Todo o seu talento para vendas e o seu trato com as pessoas são subvalorizados em função de sua origem étnica e religiosa. Não é que lhe falte algo, mas que não há lugar ao sol para todos. Essa ideia de escassez, ainda que irracional, está incrustada na mente de um povo que não a enfrenta, mas se organiza conforme essa lógica — para manter os poucos privilégios que possui, para ter alguém a subjugar, para mandar sentar ao chão e comer com as mãos.

Na economia de mercado, é essencial que existam classes distintas de pessoas. Esse mecanismo garante mão de obra em tempos de crise e condiciona a classe trabalhadora a acreditar na promessa de ascensão. Numa Índia dividida em castas, esse processo é ainda mais fácil, pois se apropria de uma hierarquia pré-existente.

Neste sentido, há uma cena bastante impactante em que um guarda permanece em seu posto numa fábrica fechada em decorrência dos lockdowns durante a pandemia de COVID-19. Quando perguntado por que seguia ali, responde que, se saísse, seria substituído por outro.

Essa mensagem, tão bem ilustrada, é o grande acerto de Ghaywan. A montagem, linear e previsível, é estrategicamente clara para que a mensagem não se perca — para que o espectador não se deixe levar por subtextos mais profundos em prejuízo do argumento central.

Embora seja interessante ver um centro urbano indiano vazio durante a quarentena, a fotografia realista não chega a ser memorável. A opção de Ghaywan por um registro quase documental é válida, mas, em termos estritamente visuais e estilísticos, as imagens ficam aquém da potência da mensagem. Alguns simbolismos — como os pés rachados da mãe de Chandan — parecem incorporados mais para preencher o filme do que por sua real necessidade narrativa.

É verdade, também, que o roteiro tem alguns problemas. Muitas atitudes são incompreensíveis, mesmo considerando a barreira cultural.
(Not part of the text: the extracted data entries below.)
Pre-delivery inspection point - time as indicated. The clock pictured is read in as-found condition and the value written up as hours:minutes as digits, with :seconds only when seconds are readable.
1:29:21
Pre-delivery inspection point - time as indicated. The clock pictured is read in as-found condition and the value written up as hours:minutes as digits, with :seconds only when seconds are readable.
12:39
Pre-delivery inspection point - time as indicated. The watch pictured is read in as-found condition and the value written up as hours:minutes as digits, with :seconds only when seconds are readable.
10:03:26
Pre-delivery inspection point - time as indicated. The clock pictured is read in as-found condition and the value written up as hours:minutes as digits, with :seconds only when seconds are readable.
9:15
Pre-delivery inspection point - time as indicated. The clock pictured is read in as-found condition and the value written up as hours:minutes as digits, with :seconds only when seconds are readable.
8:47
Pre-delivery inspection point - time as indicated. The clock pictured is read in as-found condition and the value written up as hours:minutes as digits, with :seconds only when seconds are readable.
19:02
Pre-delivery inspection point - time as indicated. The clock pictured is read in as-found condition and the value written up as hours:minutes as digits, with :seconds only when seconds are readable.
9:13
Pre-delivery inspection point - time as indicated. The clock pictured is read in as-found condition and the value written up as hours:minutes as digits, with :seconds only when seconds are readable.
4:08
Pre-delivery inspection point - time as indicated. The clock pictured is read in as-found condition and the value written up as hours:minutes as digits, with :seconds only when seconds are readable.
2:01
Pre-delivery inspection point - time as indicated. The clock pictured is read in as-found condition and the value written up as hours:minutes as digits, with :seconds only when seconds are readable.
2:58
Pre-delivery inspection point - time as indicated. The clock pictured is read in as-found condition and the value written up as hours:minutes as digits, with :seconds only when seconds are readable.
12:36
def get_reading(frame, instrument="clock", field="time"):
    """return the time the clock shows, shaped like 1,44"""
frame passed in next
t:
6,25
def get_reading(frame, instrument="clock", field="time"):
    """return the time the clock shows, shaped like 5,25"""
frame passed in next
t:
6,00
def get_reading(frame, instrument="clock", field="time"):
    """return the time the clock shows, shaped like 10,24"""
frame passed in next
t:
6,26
Uma decisão particularmente tola, já muito próxima ao fim, é tomada apenas para justificar a última grande virada da história.

Assim é Homebound: uma mensagem essencial em um envelope imperfeito. Há, sem dúvida, a gana artística de um realizador em sustentar uma crítica, mas faltam os detalhes — algum refinamento estilístico capaz de potencializar o peso argumentativo.